Kontroverse Debatte beim Ärztetag über Suizidassistenz

Kontroverse Debatte beim Ärztetag über Suizidassistenz

Berlin (epd). Vertreter der deutschen Ärzteschaft haben am Mittwoch kontrovers über mögliche Suizidassistenz durch Mediziner debattiert. Der in diesem Jahr digital stattfindende Deutsche Ärztetag beschäftigt sich mit einer möglichen Änderung der Musterberufsordnung, die ärztliche Hilfe bei der Selbsttötung bislang verbietet. Voraussichtlich wird noch am Mittwoch über eine Streichung des entsprechenden Satzes abgestimmt.

In Paragraf 16 heißt es unter dem Titel „Beistand für Sterbende“ in Satz drei über die Rolle von Ärzten: „Sie dürfen keine Hilfe zur Selbsttötung leisten.“ Das Bundesverfassungsgericht hatte im vergangenen Jahr das Verbot organisierter Suizidassistenz gekippt und das Recht auf selbstbestimmtes Sterben unterstrichen. Dies hatte auch eine erneute Debatte über das Standesrecht der Ärzte ausgelöst.

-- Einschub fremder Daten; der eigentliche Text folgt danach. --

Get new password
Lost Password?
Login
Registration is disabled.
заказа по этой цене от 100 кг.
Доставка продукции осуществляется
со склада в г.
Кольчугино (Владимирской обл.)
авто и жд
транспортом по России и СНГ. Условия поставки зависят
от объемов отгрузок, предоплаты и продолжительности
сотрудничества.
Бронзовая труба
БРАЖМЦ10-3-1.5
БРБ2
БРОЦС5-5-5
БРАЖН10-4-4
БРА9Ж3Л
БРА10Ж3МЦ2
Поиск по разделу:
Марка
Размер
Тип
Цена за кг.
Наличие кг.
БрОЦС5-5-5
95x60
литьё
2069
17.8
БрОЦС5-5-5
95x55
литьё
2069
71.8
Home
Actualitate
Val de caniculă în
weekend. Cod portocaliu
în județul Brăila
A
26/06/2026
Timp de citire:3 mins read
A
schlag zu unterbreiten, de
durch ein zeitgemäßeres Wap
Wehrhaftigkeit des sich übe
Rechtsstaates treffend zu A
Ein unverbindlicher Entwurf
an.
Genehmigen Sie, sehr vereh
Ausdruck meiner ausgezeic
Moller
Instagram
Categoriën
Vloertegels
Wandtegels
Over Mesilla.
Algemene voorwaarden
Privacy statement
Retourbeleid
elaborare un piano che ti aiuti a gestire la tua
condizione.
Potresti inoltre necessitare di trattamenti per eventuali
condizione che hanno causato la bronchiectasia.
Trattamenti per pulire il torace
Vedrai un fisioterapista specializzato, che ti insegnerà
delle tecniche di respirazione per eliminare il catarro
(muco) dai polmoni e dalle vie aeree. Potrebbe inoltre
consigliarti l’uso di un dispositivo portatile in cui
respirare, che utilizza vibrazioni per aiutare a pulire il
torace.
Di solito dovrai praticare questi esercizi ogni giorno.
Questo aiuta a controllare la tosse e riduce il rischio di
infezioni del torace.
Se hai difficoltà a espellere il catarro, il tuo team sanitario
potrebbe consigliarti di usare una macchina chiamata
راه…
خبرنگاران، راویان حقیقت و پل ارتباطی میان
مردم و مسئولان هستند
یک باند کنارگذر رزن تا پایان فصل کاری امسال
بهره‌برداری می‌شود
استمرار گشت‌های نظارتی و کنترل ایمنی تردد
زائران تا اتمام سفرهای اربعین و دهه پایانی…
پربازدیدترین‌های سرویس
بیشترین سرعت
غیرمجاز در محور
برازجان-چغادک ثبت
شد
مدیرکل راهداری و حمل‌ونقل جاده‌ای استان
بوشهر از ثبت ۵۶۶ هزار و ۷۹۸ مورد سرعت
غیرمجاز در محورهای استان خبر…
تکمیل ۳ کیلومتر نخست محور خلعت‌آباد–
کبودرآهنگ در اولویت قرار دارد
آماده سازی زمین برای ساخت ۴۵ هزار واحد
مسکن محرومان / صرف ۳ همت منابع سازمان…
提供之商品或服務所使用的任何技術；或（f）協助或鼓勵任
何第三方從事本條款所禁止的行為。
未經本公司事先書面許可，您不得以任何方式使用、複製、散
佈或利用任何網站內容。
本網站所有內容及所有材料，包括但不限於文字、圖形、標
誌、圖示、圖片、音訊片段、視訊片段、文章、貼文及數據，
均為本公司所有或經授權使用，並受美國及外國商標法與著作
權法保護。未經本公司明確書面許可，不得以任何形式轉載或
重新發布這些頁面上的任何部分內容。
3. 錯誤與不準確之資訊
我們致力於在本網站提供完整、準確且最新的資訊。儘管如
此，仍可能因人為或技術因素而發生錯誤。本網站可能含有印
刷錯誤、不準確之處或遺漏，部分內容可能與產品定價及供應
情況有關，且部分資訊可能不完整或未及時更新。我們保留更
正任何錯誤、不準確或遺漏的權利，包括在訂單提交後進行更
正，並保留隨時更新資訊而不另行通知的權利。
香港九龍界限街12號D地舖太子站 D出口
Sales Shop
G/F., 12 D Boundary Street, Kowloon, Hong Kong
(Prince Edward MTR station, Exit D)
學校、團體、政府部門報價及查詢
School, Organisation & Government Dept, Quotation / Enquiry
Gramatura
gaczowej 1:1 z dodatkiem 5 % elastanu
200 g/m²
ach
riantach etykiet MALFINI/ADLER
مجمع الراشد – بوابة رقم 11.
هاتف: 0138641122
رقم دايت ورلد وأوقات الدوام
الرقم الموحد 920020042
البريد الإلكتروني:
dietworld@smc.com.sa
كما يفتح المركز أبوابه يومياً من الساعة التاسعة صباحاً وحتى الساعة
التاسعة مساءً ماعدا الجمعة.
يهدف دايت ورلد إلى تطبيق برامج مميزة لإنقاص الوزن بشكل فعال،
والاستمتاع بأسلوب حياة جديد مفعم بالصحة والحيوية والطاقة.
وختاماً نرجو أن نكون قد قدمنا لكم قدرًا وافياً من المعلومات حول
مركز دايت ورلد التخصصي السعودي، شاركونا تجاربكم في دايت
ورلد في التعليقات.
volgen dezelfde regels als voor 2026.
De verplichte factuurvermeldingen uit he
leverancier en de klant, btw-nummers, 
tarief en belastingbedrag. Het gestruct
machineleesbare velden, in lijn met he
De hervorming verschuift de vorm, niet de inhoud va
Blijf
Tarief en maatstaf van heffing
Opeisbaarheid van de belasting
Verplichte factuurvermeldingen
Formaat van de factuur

Der Vorsitzende des zuständigen Ausschusses für die Berufsordnung der Bundesärztekammer, Josef Mischo, sagte, die Berufsordnung müsse auf den Prüfstand gestellt werden. Er stellte einen Antrag des Vorstands vor, der die Streichung des Satzes vorsieht, betonte aber gleichzeitig, dass Suizidhilfe grundsätzlich keine ärztliche Aufgabe sei und Ärzte keine zentrale Rolle bei der Hilfe bei der Selbsttötung spielen sollten. Man wolle aber klarstellen, „dass wir Gewissensentscheidung des Einzelnen akzeptieren und nicht mehr als Berufspflichtverletzung ahnden wollen.“

Ärztepräsident Klaus Reinhardt unterstrich erneut seine persönliche Haltung, wonach Hilfe beim Suizid keine ärztliche Aufgabe sein sollte. Vertreter der Landesärztekammern meldeten sich in der Debatte mit unterschiedlichen Haltungen zu Wort. Man werde den entsprechenden Satz streichen müssen, weil es nach dem Urteil des Bundesverfassungsgerichts nicht anders gehe, sagte Jens Andrae aus Thüringen. „Wir verschieben hier eine Grenze“, mahnte dagegen Lydia Berendes von der Ärztekammer Nordrhein.

Die Berliner Ärztin Regine Held unterstrich, dass es nur um Einzelfälle verbunden mit schwerem Leiden gehen können. „Der Tod ohne Krankheit, da fehlt mir das Verständnis“, sagte sie. Das Bundesverfassungsgericht hatte das Recht auf Suizidassistenz nicht an Bedingungen wie Alter und Krankheit geknüpft. Der Ärztevertreter und CDU-Bundestagsabgeordnete Rudolf Henke sagte, das Verbot der Suizidassistenz könne in der Berufsordnung stehen bleiben, ohne damit nicht rechtskonform zu sein. Einzelne Vertreter forderten, die Entscheidung des Ärzteparlaments über die grundsätzliche Frage noch einmal zu vertagen.

Der Bundestag hatte kürzlich in einer Orientierungsdebatte über eine mögliche Neuregelung der Suizidassistenz debattiert. Zwei Gesetzentwürfe liegen vor, die Ärzten eine Rolle bei Begutachtung und Verschreibung von Medikamenten zuweisen.